Forest Behind the Trees (joint with Markus Pelger and Jason Zhu)
Abstract:
Sorting-based strategy of building portfolios has been a default empirical approach in asset pricing for creating both test assets and factor-mimicking returns. One of the natural limitations of this technique, however, is its inability to adequately reflect the information contained in more than 2 characteristics and their interaction. Yet recent advances in empirical asset pricing have repeatedly highlighted the importance of the latter, e.g. Freyberger et al (2017), Kozak et al (2018). We propose to analyze the effect of a large number of characteristics on expected stock returns with the machine learning technique known as random forest. As an ensemble learning method for classification, the new approach is particularly well-suited for building composite cross-sections of portfolios that reflect the rich conditional information contained in a large number of characteristics simultaneously, and can be viewed as a natural generalization of the conventional sorting-based strategies.
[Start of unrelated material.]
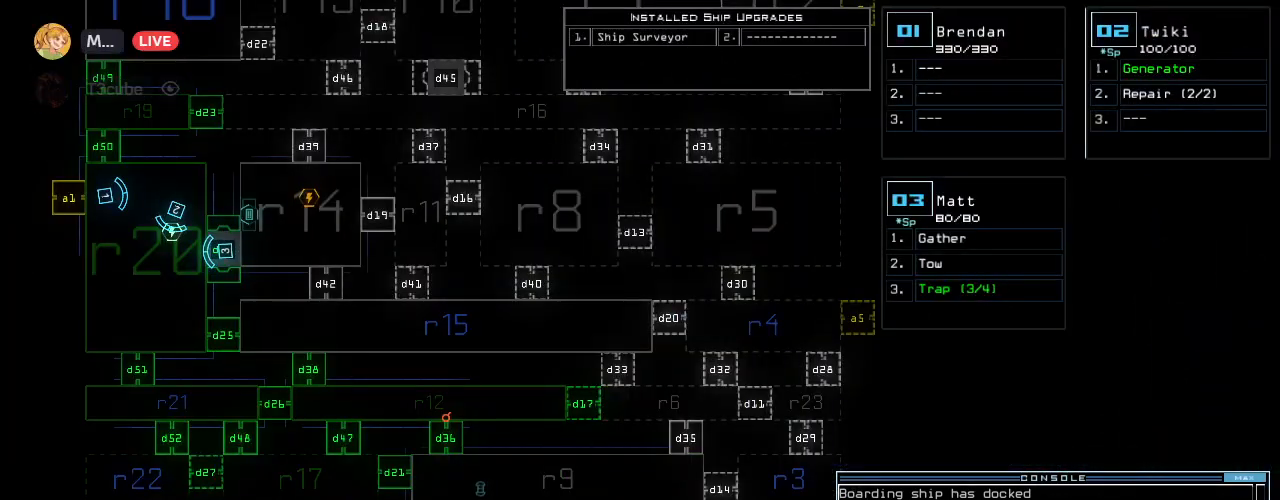
{"keys": [], "events": [[120, "d", "down"], [200, "d", "up"], [320, "3", "down"], [320, "6", "down"], [380, "3", "up"], [380, "6", "up"]]}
We build decision trees for various sets of stock-specific characteristics, and demonstrate that the new approach is able to create cross-sections that a) reflect the information in a joint conditional distribution of characteristics, b) are challenging to price based on the conventional models, even when pitted against the tradable factors based on the underlying characteristics, and c) imply investment strategies that achieve yearly out-of-sample Sharpe ratios above 2.